»»

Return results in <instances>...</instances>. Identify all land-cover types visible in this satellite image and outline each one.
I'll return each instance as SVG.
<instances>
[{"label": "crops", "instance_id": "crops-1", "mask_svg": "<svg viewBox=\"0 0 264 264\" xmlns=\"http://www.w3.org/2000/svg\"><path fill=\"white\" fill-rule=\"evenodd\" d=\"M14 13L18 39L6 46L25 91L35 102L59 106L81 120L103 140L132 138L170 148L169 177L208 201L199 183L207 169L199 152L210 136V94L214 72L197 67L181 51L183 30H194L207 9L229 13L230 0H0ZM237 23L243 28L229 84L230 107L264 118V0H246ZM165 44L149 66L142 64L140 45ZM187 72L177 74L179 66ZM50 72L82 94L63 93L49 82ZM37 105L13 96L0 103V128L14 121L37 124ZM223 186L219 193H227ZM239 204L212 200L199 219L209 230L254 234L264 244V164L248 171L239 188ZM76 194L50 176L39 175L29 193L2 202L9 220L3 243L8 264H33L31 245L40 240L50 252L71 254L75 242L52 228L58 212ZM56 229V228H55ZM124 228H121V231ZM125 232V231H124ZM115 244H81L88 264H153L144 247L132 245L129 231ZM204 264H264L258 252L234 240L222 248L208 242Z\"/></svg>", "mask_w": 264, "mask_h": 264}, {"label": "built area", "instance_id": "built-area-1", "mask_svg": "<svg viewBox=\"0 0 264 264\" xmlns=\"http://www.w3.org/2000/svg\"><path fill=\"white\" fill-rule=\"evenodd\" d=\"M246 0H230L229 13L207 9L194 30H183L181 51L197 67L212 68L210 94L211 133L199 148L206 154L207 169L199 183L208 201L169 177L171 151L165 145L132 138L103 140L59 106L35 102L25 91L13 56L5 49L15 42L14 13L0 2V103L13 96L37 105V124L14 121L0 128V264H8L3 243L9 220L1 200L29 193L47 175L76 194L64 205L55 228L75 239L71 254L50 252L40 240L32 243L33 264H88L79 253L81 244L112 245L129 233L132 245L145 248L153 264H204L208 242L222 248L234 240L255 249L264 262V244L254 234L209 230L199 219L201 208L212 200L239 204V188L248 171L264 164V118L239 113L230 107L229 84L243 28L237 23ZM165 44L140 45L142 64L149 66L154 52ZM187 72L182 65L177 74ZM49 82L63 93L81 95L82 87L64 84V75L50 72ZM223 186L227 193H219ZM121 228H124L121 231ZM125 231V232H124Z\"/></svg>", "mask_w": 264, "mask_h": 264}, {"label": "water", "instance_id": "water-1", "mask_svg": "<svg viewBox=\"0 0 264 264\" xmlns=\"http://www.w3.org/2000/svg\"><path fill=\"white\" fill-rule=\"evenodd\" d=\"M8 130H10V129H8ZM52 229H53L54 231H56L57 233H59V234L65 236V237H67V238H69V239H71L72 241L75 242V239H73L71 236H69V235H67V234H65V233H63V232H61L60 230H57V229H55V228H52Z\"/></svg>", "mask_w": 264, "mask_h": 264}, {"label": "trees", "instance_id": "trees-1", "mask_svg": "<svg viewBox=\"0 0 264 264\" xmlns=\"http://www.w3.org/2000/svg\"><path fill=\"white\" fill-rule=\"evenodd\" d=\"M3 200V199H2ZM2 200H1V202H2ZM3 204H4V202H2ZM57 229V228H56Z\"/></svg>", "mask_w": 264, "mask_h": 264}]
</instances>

««

Make an exact copy of all the data.

* [Task answer]:
Return results in <instances>...</instances>. Identify all land-cover types visible in this satellite image and outline each one.
I'll return each instance as SVG.
<instances>
[{"label": "crops", "instance_id": "crops-1", "mask_svg": "<svg viewBox=\"0 0 264 264\" xmlns=\"http://www.w3.org/2000/svg\"><path fill=\"white\" fill-rule=\"evenodd\" d=\"M14 13L18 39L6 46L25 91L35 102L59 106L81 120L103 140L132 138L170 148L169 177L208 201L199 183L207 169L199 152L210 136V94L214 72L197 67L181 51L183 30H194L207 9L229 13L230 0H0ZM237 23L243 28L229 84L230 107L264 118V0H246ZM165 44L149 66L142 64L140 45ZM187 72L177 74L179 66ZM50 72L82 94L63 93L49 82ZM37 105L13 96L0 103V128L14 121L37 124ZM223 186L219 193H227ZM239 204L212 200L199 219L209 230L254 234L264 244V164L248 171L239 188ZM76 194L50 176L39 175L29 193L2 202L9 220L3 243L8 264H33L31 245L40 240L50 252L71 254L75 242L52 228L58 212ZM56 229V228H55ZM124 228H121V231ZM125 232V231H124ZM115 244H81L88 264H153L144 247L132 245L129 231ZM204 264H264L258 252L234 240L222 248L208 242Z\"/></svg>", "mask_w": 264, "mask_h": 264}, {"label": "built area", "instance_id": "built-area-1", "mask_svg": "<svg viewBox=\"0 0 264 264\" xmlns=\"http://www.w3.org/2000/svg\"><path fill=\"white\" fill-rule=\"evenodd\" d=\"M246 0H230L229 13L207 9L194 30H183L181 51L197 67L212 68L210 94L211 133L199 148L206 154L207 169L199 183L208 201L169 177L171 151L165 145L132 138L103 140L59 106L35 102L25 91L13 56L5 49L15 42L14 13L0 2V103L13 96L37 105V124L14 121L0 128V264H8L3 243L9 220L1 200L29 193L47 175L76 194L64 205L55 228L75 239L71 254L50 252L40 240L32 243L33 264H88L79 253L81 244L112 245L129 233L132 245L145 248L153 264H204L208 242L222 248L234 240L255 249L264 262V244L254 234L209 230L199 219L201 208L212 200L239 204V188L248 171L264 164V118L239 113L230 107L229 84L243 28L237 23ZM165 44L140 45L142 64L149 66L154 52ZM187 72L182 65L177 74ZM49 82L63 93L81 95L82 87L64 84V75L50 72ZM223 186L227 193H219ZM121 228H124L121 231ZM125 231V232H124Z\"/></svg>", "mask_w": 264, "mask_h": 264}, {"label": "water", "instance_id": "water-1", "mask_svg": "<svg viewBox=\"0 0 264 264\" xmlns=\"http://www.w3.org/2000/svg\"><path fill=\"white\" fill-rule=\"evenodd\" d=\"M8 130H10V129H8ZM52 229H53L54 231H56L57 233H59V234L65 236V237H67V238H69V239H71L72 241L75 242V239H73L71 236H69V235H67V234H65V233H63V232H61L60 230H57V229H55V228H52Z\"/></svg>", "mask_w": 264, "mask_h": 264}, {"label": "trees", "instance_id": "trees-1", "mask_svg": "<svg viewBox=\"0 0 264 264\" xmlns=\"http://www.w3.org/2000/svg\"><path fill=\"white\" fill-rule=\"evenodd\" d=\"M3 200V199H2ZM2 200H1V202H2ZM3 204H4V202H2ZM57 229V228H56Z\"/></svg>", "mask_w": 264, "mask_h": 264}]
</instances>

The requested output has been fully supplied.